I sat with Warren briefly in his office on the first floor, he’s a busy man. His mobile rings constantly. I wanted to ask him about the effect the archaeological dig was on his village. I told him I hoped to write something about this place, the vast landscape, the people…
“Tell ’em we don’t live in igloos!’ he said. Then he was thoughtful, and then in the slow and measured way of speaking all Yup’ik people seem to share, he says that the elders were hesitant at first, the village council had to be persuaded to invest in and encourage the dig, to provide accommodation and transport. Warren argued it was for the future – and now the youngsters see their own culture emerging again, out of the ice.
‘So the people are re-learning their own culture, from this dig?’
He nodded slowly.
Yup. Those missionaries – they brainwashed us. They told us our dances were ‘devil worship’ and they stopped them. And the carvers are making things again… Also, since the dig opened we’ve had more kids go to college. Coincidence? I don’t think so. Other villages are watching us now, seeing how it’s done. We want to train youngsters in archaeology – there are more sites out there…

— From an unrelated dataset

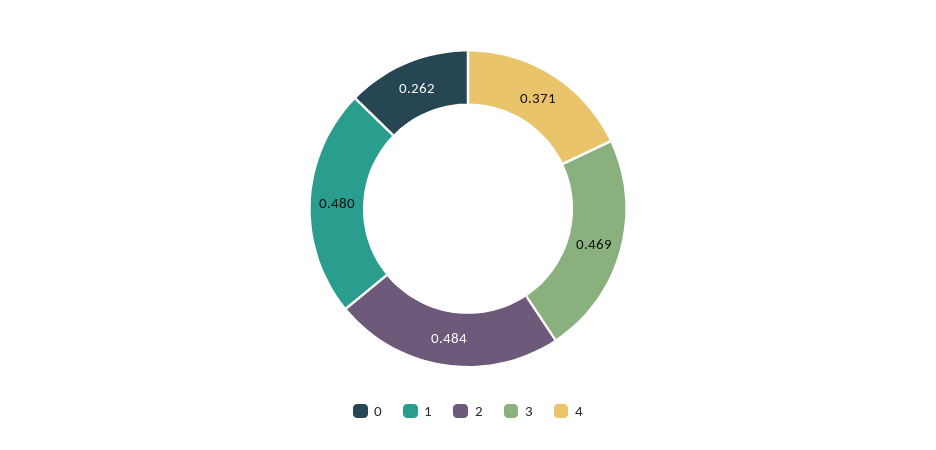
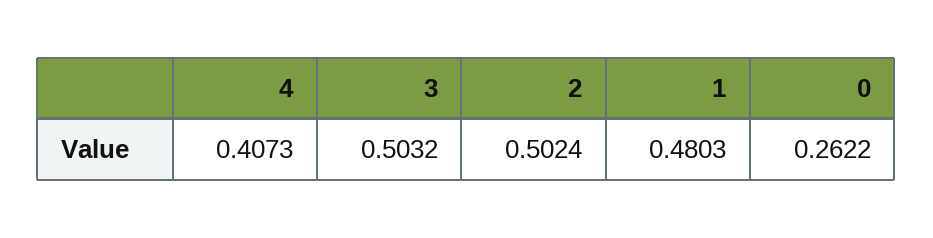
2: 0.484 -> 0.5024
3: 0.469 -> 0.5032
4: 0.371 -> 0.4073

Right now, the last days of August, as the tundra takes on its autumn colours the digging season is drawing to a close. Soon the land will freeze again. We are preparing for the grand ‘Show and Tell’, an open afternoon when townspeople are invited to see the artifacts. And schoolchildren. We took a few artifacts into the school just a days after they came out the ground, to do a creative writing class. In English, admittedly, not in Yup’ik. We took a seal-shaped amulet, a net-weight shaped like a fish, a carved doll. The kids’ stories are to be displayed too, at the Show and Tell. The first year this event happened, 40 people came. Last year, 80. This year TV crews are expected to fly in from Anchorage, reporters, ethnographers.
After that finale the dig will wrap up and all the artifacts and samples be sent to Aberdeen for conserving and cataloging. And in a couple of years, the real test will begin: the great homecoming, when everything will be brought back here to Quinahag where it belongs. Plans are developing and funding being sought to build a cultural centre, there will be a need for curators, education workers.

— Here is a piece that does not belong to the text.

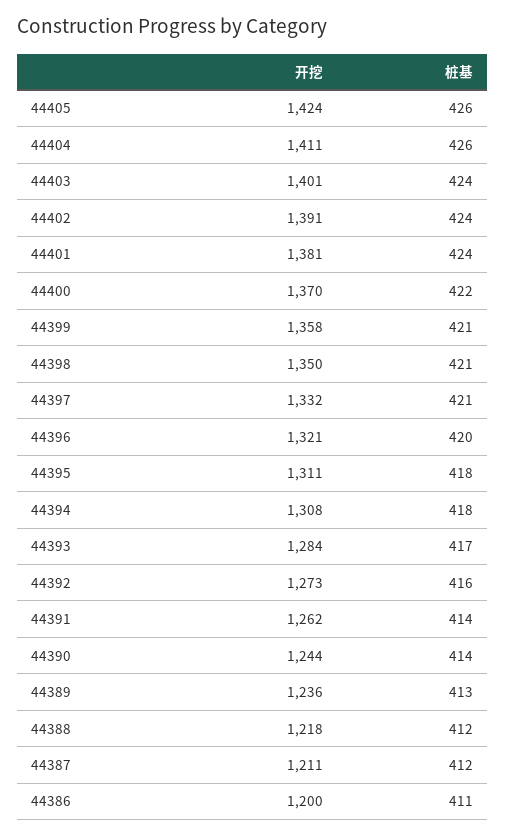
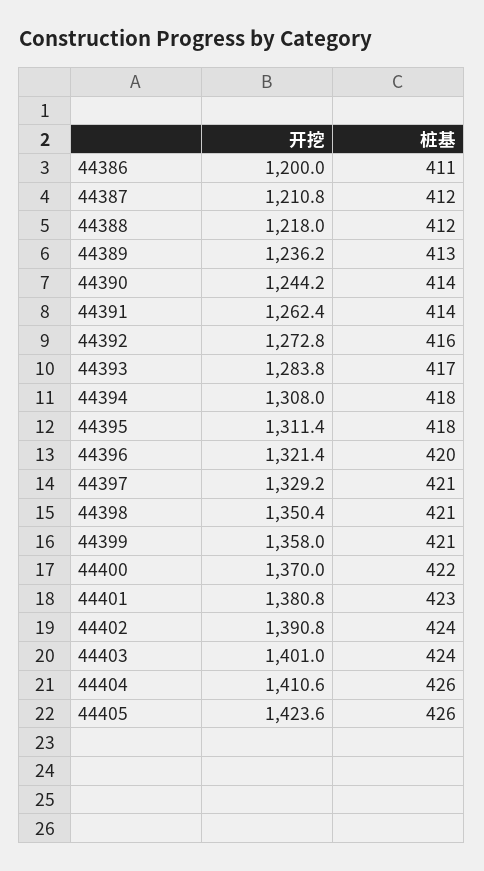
桩基, 44401: 424 -> 423
开挖, 44397: 1332 -> 1329.2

It’s about cultural resilience. Confidence and renewal and taking your fate into your own hands. Weathering the bad times and rediscovering shared values. Coming out of times of shame (‘devil worship’ indeed) into times of resurgence and renewal. These Yup’ik people have been here thousands of years, hunting and gathering. Of course, they own their own land now – I envy them that, everything derives from that fact. The profits from their Native-owned resources are ploughed back into Native-owned services. They have weathered many storms, literal and metaphorical. You can’t help but feel, walking round the ramshackle-looking village, with its cheerful folks, that whatever life throws at them, they’ll be here a long while yet.